Were these children, then, aware of the import of the ceremony - the significance of accepting Jesus into their lives? Parents repeatedly avowed with varying tones of conviction that, indeed, they were. Joseph, sensible lad, seemed to view the whole thing as some kind of life assurance policy: "You get to take the holy bread and wine and that... You're, like, more special, one of the special people. Once you've done that, you're OK."

It was pretty clear where the film stood on the issue, and it poked easy fun throughout. The girls were seen at a martial-arts class where, in another symbolic white uniform, they rehearsed grown-up karate moves. Their readings from the Holy Communion handbook became a tangential commentary, and a point was neatly made about premature exposure to an adult world.

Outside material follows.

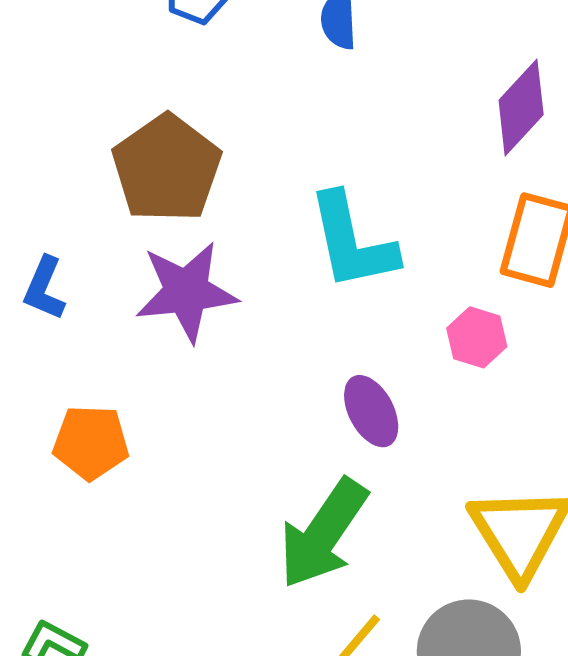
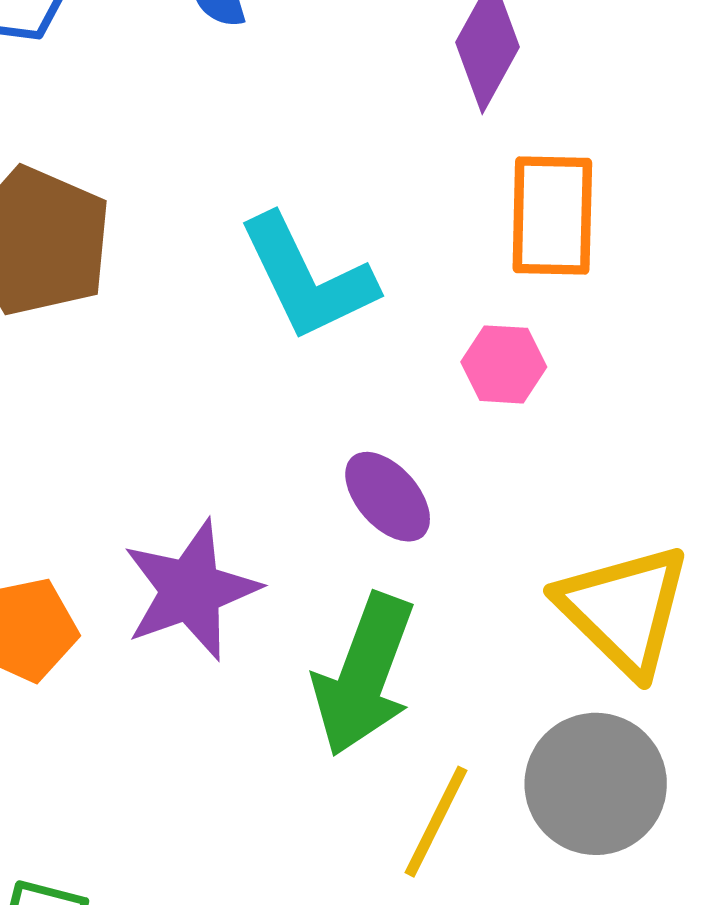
purple star: (186, 292) -> (191, 590), moved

Other shots were less graceful. We had already been shown that, in Liverpool, "the big day is big business". We'd seen pounds 275 dresses, "my first communion" novelty balloons and pounds 95 communion cakes. But in case you'd been doing the crossword for the first 30 minutes, the point was made again with a simplistic juxtaposition of a shop window of framed communion photographs alongside a full collection of credit-card stickers.

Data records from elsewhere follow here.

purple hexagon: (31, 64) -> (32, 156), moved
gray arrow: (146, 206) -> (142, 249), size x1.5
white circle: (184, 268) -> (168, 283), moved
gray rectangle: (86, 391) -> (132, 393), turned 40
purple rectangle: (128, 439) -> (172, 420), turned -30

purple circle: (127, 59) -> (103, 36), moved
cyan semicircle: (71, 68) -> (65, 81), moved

Some scenes I didn't quite trust - such as the one where the family was eating a Chinese takeaway. The parents' discussion of the significance of the service was spliced with soft-focus shots of them - wait for it - drinking red wine.

"Like all Jews," seven-year-old Abby intoned, "he thanked God for the bread they ate and the wine they drank." It cut comically, on the beat, to Joseph giving an extra loud crunch of an unblessed prawn cracker. Cynics alive to the moral impurity of recent documentaries might wonder if the production crew supplied the takeaway to engineer this visual analogy. Not I, but cynics might.

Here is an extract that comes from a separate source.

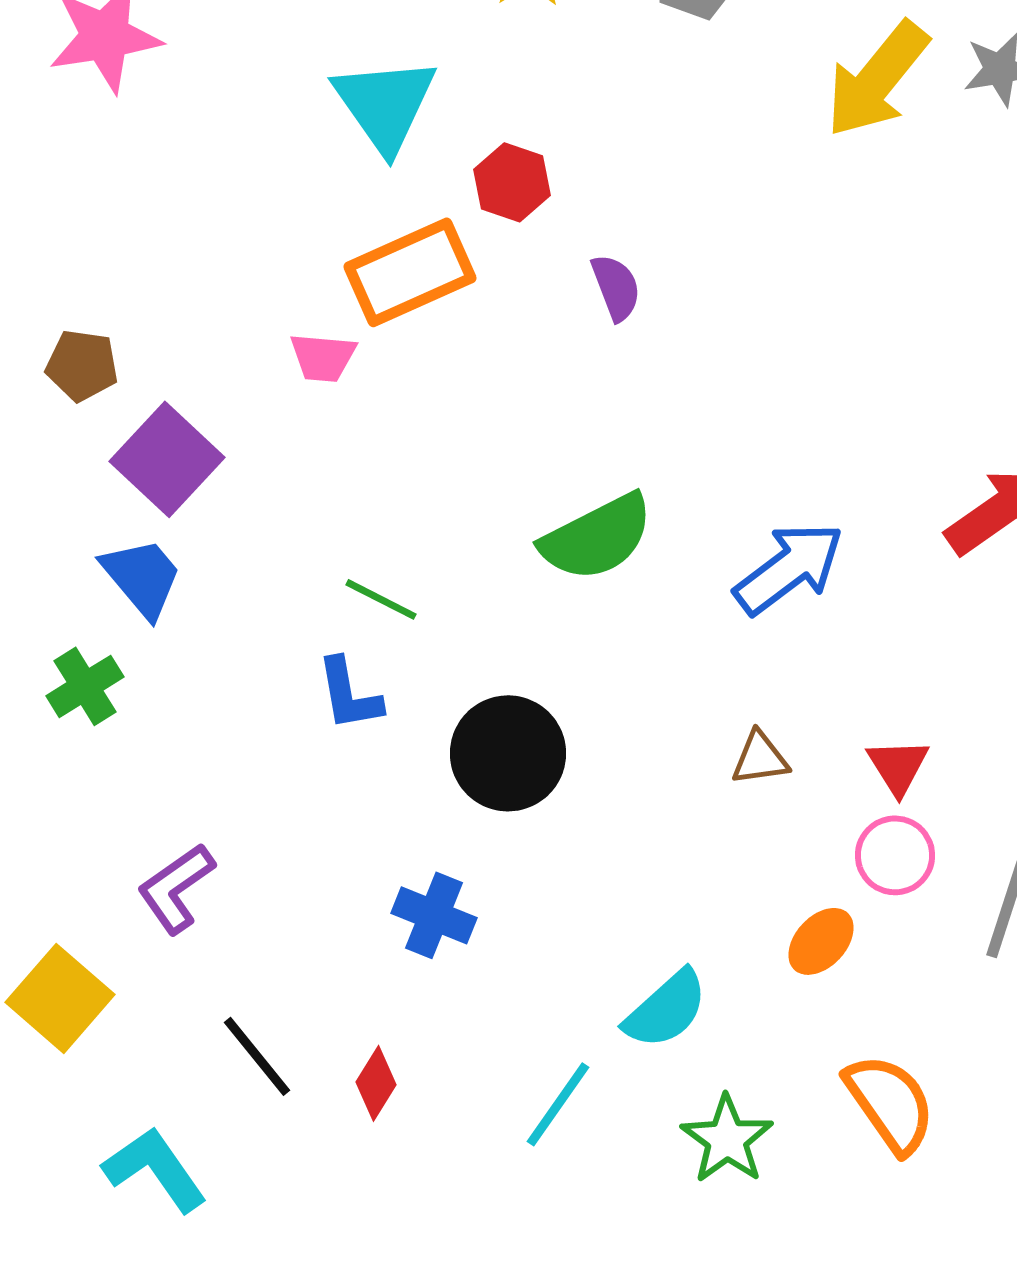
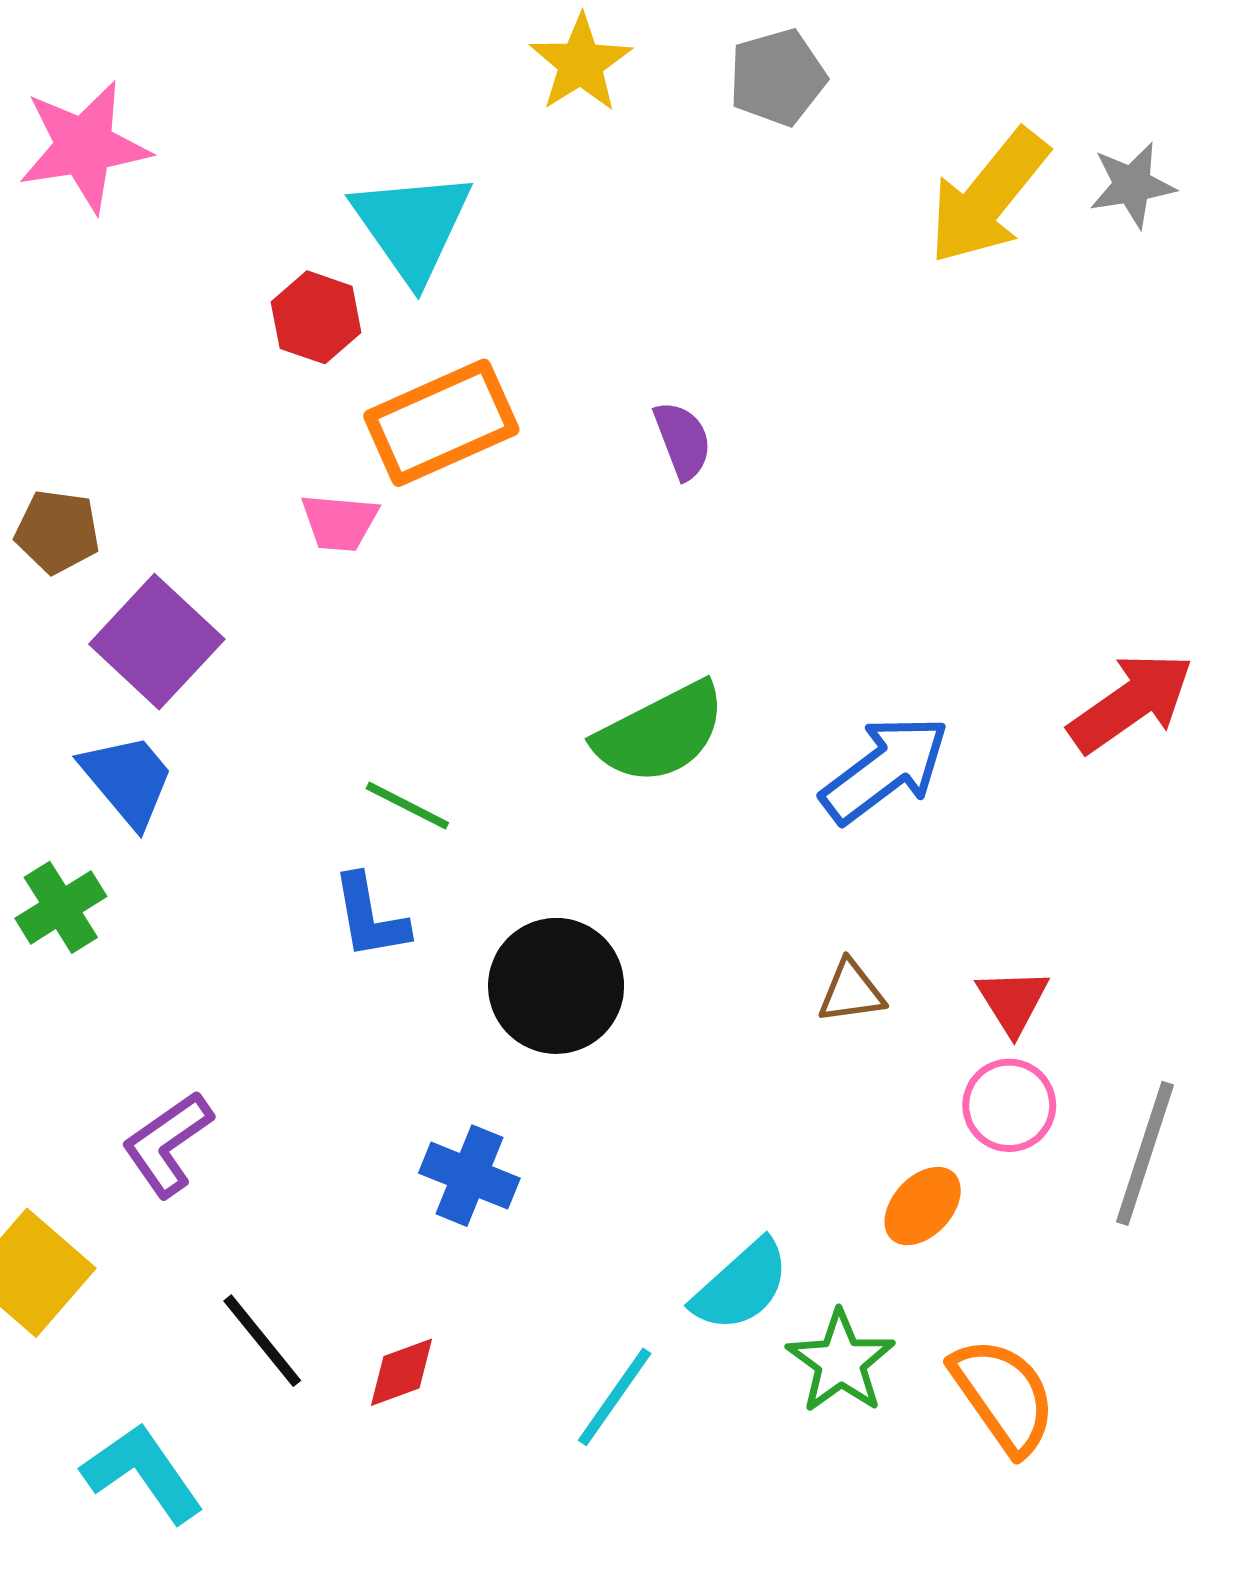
red hexagon: (512, 182) -> (316, 317), moved
red diamond: (376, 1083) -> (402, 1372), turned 38
green star: (727, 1139) -> (841, 1362), moved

In the first scene, Joseph stood in the outfitter's assessing the merits of his new suit. He liked the pockets, and the buttons on the trousers. What's more, he liked the stitching. In a nutshell, Joseph identified the film's weakness: one could see exactly how it was put together. The stitching was there for all to see.

In Timewatch (Sat BBC2), "Letting the Genie Out of the Bottle" explored the Danish parliament's move to legalise pornography in 1969, a decision intended to modernise the country's religiously inspired laws. Unfortunately, as is often the way with sex, Denmark has been feeling guilty about it ever since, especially as pornography is now mushrooming on the Internet.

However, screen-to-screen porn isn't the logical result of their decision: it would have happened anyway. Genies nowadays don't need to be let out of the bottle - they hook up to a modem, download some free software and set up their own website.